Quand le lac agité ne me permettait pas la navigation, je passais mon après-midi à parcourir l’île en herborisant à droite et à gauche, m’asseyant tantôt dans les réduits les plus riants et les plus solitaires pour y rêver à mon aise, tantôt sur les terrasses et les tertres, pour parcourir des yeux le superbe et ravissant coup d’œil du lac et de ses rivages couronnés d’un côté par des montagnes prochaines et de l’autre élargis en riches et fertiles plaines, dans lesquelles la vue s’étendait jusqu’aux montagnes bleuâtres plus éloignées qui la bornaient. Quand le soir approchait je descendais des cimes de l’île et j’allais volontiers m’asseoir au bord du lac sur la grève dans quelque asile caché ; là le bruit des vagues et l’agitation de l’eau fixant mes sens et chassant de mon âme toute autre agitation la plongeaient dans une rêverie délicieuse où la nuit me surprenait souvent sans que je m’en fusse aperçu.
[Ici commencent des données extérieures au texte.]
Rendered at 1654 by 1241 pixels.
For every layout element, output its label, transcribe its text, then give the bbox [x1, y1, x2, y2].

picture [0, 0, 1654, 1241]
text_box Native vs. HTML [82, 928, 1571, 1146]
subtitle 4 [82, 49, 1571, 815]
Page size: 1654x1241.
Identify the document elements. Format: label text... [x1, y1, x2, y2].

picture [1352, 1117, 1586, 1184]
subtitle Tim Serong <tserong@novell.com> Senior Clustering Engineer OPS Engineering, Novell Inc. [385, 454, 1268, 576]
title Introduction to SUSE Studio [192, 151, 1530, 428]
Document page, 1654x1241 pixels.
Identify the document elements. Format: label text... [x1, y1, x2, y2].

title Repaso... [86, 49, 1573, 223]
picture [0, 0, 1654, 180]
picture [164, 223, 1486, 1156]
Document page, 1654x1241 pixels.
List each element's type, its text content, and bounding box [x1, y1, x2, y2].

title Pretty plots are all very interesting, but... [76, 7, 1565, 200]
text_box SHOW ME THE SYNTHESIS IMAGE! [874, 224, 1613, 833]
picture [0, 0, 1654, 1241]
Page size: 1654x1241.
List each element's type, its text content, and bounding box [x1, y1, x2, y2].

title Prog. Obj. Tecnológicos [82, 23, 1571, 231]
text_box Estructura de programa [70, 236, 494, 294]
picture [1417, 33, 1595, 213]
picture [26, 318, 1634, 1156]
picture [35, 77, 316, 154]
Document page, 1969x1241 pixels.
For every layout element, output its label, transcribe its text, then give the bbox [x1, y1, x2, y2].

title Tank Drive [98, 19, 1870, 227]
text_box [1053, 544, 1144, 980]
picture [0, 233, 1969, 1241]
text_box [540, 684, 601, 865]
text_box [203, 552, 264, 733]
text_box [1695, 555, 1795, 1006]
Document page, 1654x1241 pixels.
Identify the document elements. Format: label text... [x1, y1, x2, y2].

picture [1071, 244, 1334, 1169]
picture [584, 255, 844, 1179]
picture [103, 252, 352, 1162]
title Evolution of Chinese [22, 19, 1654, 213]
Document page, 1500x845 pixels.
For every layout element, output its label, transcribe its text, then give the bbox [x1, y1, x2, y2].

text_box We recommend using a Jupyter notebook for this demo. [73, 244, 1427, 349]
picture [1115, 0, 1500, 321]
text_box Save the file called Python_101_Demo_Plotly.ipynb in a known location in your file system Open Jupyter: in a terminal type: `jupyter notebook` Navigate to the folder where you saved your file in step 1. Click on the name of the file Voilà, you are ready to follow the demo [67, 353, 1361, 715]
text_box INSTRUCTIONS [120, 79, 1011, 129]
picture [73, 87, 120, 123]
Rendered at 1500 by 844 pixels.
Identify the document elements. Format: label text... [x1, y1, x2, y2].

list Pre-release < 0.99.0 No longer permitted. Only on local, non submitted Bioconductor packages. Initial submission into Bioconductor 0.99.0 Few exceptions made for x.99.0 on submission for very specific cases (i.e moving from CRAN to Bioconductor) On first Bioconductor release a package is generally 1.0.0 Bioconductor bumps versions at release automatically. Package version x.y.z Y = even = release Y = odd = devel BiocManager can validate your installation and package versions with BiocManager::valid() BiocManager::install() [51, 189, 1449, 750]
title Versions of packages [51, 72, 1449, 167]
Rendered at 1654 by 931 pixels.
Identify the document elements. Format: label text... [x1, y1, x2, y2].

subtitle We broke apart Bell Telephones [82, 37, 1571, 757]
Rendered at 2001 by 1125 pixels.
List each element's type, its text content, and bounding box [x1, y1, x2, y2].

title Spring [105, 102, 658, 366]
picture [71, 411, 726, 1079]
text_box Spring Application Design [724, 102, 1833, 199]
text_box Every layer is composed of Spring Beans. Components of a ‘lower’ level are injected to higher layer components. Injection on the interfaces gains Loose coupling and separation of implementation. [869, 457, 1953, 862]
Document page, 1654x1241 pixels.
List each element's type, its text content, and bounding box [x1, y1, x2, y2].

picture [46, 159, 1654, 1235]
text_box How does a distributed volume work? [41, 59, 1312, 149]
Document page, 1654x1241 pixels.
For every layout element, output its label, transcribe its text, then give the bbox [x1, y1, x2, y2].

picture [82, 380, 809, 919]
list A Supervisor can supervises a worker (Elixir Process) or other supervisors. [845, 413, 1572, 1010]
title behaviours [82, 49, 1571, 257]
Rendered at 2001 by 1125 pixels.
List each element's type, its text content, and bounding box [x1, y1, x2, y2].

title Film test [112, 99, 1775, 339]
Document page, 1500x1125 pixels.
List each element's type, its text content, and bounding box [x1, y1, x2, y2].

Le flux et reflux de cette eau, son bruit continu mais renflé par intervalles frappant sans relâche mon oreille et mes yeux, suppléaient aux mouvements internes que la rêverie éteignait en moi et suffisaient pour me faire sentir avec plaisir mon existence sans prendre la peine de penser. De temps à autre naissait quelque faible et courte réflexion sur l’instabilité des choses de ce monde dont la surface des eaux m’offrait l’image : mais bientôt ces impressions légères s’effaçaient dans l’uniformité du mouvement continu qui me berçait, et qui sans aucun concours actif de mon âme ne laissait pas de m’attacher au point qu’appelé par l’heure et par le signal convenu je ne pouvais m’arracher de là sans effort.
Après le souper, quand la soirée était belle, nous allions encore tous ensemble faire quelque tour de promenade sur la terrasse pour y respirer l’air du lac et la fraîcheur. On se reposait dans le pavillon, on riait, on causait on chantait quelque vieille chanson qui valait bien le tortillage moderne, et enfin l’on s’allait coucher content de sa journée et n’en désirant qu’une semblable pour le lendemain.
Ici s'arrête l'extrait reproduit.